### Work instructions
An exact copy of every entry is needed here; the images stay out.

(Data entries)
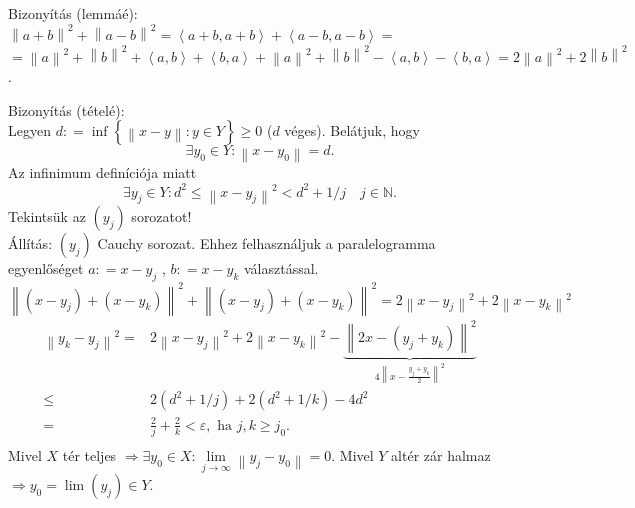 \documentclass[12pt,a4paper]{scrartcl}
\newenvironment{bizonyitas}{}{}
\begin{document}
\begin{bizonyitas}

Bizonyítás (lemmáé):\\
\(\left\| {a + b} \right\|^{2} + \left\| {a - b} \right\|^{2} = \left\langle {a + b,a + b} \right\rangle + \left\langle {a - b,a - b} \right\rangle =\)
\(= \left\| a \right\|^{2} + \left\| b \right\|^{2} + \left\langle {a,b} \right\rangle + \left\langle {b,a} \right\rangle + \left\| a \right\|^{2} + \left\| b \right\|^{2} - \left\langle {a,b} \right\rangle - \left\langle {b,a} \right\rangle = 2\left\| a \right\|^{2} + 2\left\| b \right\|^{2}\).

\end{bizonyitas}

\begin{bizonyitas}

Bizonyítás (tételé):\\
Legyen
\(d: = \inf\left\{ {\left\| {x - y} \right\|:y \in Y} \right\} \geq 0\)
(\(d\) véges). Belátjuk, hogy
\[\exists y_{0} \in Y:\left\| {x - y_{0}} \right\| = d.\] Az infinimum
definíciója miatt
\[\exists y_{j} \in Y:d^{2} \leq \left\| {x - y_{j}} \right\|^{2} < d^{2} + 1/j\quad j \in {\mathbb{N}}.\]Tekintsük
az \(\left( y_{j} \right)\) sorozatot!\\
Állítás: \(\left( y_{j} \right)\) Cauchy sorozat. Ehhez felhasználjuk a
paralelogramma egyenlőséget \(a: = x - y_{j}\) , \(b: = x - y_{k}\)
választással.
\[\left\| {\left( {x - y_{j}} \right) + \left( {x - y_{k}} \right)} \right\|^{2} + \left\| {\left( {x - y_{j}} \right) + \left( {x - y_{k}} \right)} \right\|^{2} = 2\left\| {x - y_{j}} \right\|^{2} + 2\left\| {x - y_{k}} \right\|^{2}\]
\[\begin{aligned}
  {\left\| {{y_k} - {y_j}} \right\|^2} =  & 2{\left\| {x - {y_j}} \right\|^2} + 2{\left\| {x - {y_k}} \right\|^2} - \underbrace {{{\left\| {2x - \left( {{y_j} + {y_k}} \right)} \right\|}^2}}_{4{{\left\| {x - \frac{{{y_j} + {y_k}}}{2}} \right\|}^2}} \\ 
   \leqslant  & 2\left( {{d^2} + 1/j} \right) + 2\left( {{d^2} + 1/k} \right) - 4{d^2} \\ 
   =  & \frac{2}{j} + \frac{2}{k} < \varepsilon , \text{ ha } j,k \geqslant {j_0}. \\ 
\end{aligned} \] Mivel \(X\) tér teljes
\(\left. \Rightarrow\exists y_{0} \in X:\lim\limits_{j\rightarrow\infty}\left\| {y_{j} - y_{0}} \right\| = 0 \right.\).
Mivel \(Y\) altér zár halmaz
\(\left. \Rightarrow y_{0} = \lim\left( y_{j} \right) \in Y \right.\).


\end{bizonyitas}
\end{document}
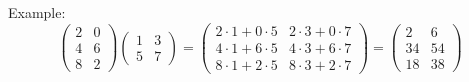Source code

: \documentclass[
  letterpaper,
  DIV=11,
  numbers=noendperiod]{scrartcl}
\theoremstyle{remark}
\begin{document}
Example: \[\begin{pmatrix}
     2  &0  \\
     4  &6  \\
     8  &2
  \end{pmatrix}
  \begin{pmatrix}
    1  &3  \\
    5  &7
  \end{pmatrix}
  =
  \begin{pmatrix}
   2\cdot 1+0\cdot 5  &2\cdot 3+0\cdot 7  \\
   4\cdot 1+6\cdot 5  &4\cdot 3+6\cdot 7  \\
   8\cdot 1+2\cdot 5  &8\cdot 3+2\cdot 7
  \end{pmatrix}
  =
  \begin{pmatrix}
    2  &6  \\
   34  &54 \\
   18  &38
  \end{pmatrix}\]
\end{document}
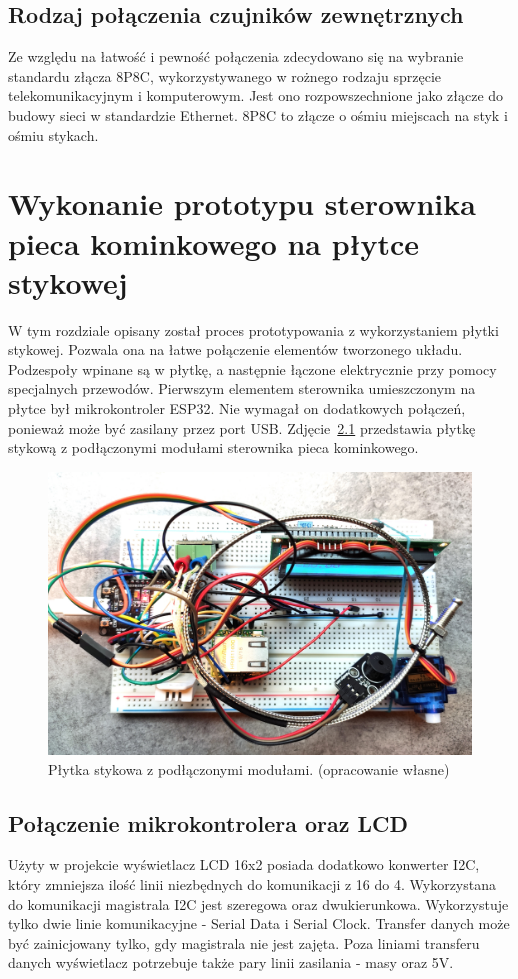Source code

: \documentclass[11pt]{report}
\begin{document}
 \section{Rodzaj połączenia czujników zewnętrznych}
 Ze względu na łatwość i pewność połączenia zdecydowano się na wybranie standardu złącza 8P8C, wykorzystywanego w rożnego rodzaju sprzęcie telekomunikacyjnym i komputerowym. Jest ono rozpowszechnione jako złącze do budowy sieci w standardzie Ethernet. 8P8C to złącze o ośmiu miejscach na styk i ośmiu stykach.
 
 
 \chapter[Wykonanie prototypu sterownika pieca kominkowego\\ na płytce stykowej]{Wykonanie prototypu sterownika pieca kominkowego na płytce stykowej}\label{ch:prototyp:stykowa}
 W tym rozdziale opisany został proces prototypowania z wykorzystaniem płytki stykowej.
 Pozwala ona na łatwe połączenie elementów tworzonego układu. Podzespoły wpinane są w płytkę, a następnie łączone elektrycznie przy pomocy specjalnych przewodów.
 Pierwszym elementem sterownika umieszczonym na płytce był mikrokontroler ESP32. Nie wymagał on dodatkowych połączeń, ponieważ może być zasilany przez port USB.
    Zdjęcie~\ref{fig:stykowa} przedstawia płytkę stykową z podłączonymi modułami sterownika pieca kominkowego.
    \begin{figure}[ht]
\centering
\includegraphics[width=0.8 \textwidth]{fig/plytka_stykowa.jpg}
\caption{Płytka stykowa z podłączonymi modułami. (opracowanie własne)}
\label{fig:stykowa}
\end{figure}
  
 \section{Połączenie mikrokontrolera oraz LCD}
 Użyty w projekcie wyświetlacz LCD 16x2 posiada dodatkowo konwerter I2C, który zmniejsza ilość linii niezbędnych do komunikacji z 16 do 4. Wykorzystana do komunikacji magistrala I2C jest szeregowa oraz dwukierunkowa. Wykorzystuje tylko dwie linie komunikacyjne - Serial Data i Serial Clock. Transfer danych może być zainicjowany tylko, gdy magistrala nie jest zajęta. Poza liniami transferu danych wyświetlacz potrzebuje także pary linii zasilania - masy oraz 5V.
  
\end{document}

### The answer
 \documentclass[12pt,a4paper]{scrartcl}
\newenvironment{bizonyitas}{}{}
\begin{document}
\begin{bizonyitas}

Bizonyítás (lemmáé):\\
\(\left\| {a + b} \right\|^{2} + \left\| {a - b} \right\|^{2} = \left\langle {a + b,a + b} \right\rangle + \left\langle {a - b,a - b} \right\rangle =\)
\(= \left\| a \right\|^{2} + \left\| b \right\|^{2} + \left\langle {a,b} \right\rangle + \left\langle {b,a} \right\rangle + \left\| a \right\|^{2} + \left\| b \right\|^{2} - \left\langle {a,b} \right\rangle - \left\langle {b,a} \right\rangle = 2\left\| a \right\|^{2} + 2\left\| b \right\|^{2}\).

\end{bizonyitas}

\begin{bizonyitas}

Bizonyítás (tételé):\\
Legyen
\(d: = \inf\left\{ {\left\| {x - y} \right\|:y \in Y} \right\} \geq 0\)
(\(d\) véges). Belátjuk, hogy
\[\exists y_{0} \in Y:\left\| {x - y_{0}} \right\| = d.\] Az infinimum
definíciója miatt
\[\exists y_{j} \in Y:d^{2} \leq \left\| {x - y_{j}} \right\|^{2} < d^{2} + 1/j\quad j \in {\mathbb{N}}.\]Tekintsük
az \(\left( y_{j} \right)\) sorozatot!\\
Állítás: \(\left( y_{j} \right)\) Cauchy sorozat. Ehhez felhasználjuk a
paralelogramma egyenlőséget \(a: = x - y_{j}\) , \(b: = x - y_{k}\)
választással.
\[\left\| {\left( {x - y_{j}} \right) + \left( {x - y_{k}} \right)} \right\|^{2} + \left\| {\left( {x - y_{j}} \right) + \left( {x - y_{k}} \right)} \right\|^{2} = 2\left\| {x - y_{j}} \right\|^{2} + 2\left\| {x - y_{k}} \right\|^{2}\]
\[\begin{aligned}
  {\left\| {{y_k} - {y_j}} \right\|^2} =  & 2{\left\| {x - {y_j}} \right\|^2} + 2{\left\| {x - {y_k}} \right\|^2} - \underbrace {{{\left\| {2x - \left( {{y_j} + {y_k}} \right)} \right\|}^2}}_{4{{\left\| {x - \frac{{{y_j} + {y_k}}}{2}} \right\|}^2}} \\ 
   \leqslant  & 2\left( {{d^2} + 1/j} \right) + 2\left( {{d^2} + 1/k} \right) - 4{d^2} \\ 
   =  & \frac{2}{j} + \frac{2}{k} < \varepsilon , \text{ ha } j,k \geqslant {j_0}. \\ 
\end{aligned} \] Mivel \(X\) tér teljes
\(\left. \Rightarrow\exists y_{0} \in X:\lim\limits_{j\rightarrow\infty}\left\| {y_{j} - y_{0}} \right\| = 0 \right.\).
Mivel \(Y\) altér zár halmaz
\(\left. \Rightarrow y_{0} = \lim\left( y_{j} \right) \in Y \right.\).


\end{bizonyitas}
\end{document}
Source code

: \documentclass[
  letterpaper,
  DIV=11,
  numbers=noendperiod]{scrartcl}
\theoremstyle{remark}
\begin{document}
Example: \[\begin{pmatrix}
     2  &0  \\
     4  &6  \\
     8  &2
  \end{pmatrix}
  \begin{pmatrix}
    1  &3  \\
    5  &7
  \end{pmatrix}
  =
  \begin{pmatrix}
   2\cdot 1+0\cdot 5  &2\cdot 3+0\cdot 7  \\
   4\cdot 1+6\cdot 5  &4\cdot 3+6\cdot 7  \\
   8\cdot 1+2\cdot 5  &8\cdot 3+2\cdot 7
  \end{pmatrix}
  =
  \begin{pmatrix}
    2  &6  \\
   34  &54 \\
   18  &38
  \end{pmatrix}\]
\end{document}
Source code

: \documentclass[11pt]{report}
\begin{document}
 \section{Rodzaj połączenia czujników zewnętrznych}
 Ze względu na łatwość i pewność połączenia zdecydowano się na wybranie standardu złącza 8P8C, wykorzystywanego w rożnego rodzaju sprzęcie telekomunikacyjnym i komputerowym. Jest ono rozpowszechnione jako złącze do budowy sieci w standardzie Ethernet. 8P8C to złącze o ośmiu miejscach na styk i ośmiu stykach.
 
 
 \chapter[Wykonanie prototypu sterownika pieca kominkowego\\ na płytce stykowej]{Wykonanie prototypu sterownika pieca kominkowego na płytce stykowej}\label{ch:prototyp:stykowa}
 W tym rozdziale opisany został proces prototypowania z wykorzystaniem płytki stykowej.
 Pozwala ona na łatwe połączenie elementów tworzonego układu. Podzespoły wpinane są w płytkę, a następnie łączone elektrycznie przy pomocy specjalnych przewodów.
 Pierwszym elementem sterownika umieszczonym na płytce był mikrokontroler ESP32. Nie wymagał on dodatkowych połączeń, ponieważ może być zasilany przez port USB.
    Zdjęcie~\ref{fig:stykowa} przedstawia płytkę stykową z podłączonymi modułami sterownika pieca kominkowego.
    \begin{figure}[ht]
\centering
\includegraphics[width=0.8 \textwidth]{fig/plytka_stykowa.jpg}
\caption{Płytka stykowa z podłączonymi modułami. (opracowanie własne)}
\label{fig:stykowa}
\end{figure}
  
 \section{Połączenie mikrokontrolera oraz LCD}
 Użyty w projekcie wyświetlacz LCD 16x2 posiada dodatkowo konwerter I2C, który zmniejsza ilość linii niezbędnych do komunikacji z 16 do 4. Wykorzystana do komunikacji magistrala I2C jest szeregowa oraz dwukierunkowa. Wykorzystuje tylko dwie linie komunikacyjne - Serial Data i Serial Clock. Transfer danych może być zainicjowany tylko, gdy magistrala nie jest zajęta. Poza liniami transferu danych wyświetlacz potrzebuje także pary linii zasilania - masy oraz 5V.
  
\end{document}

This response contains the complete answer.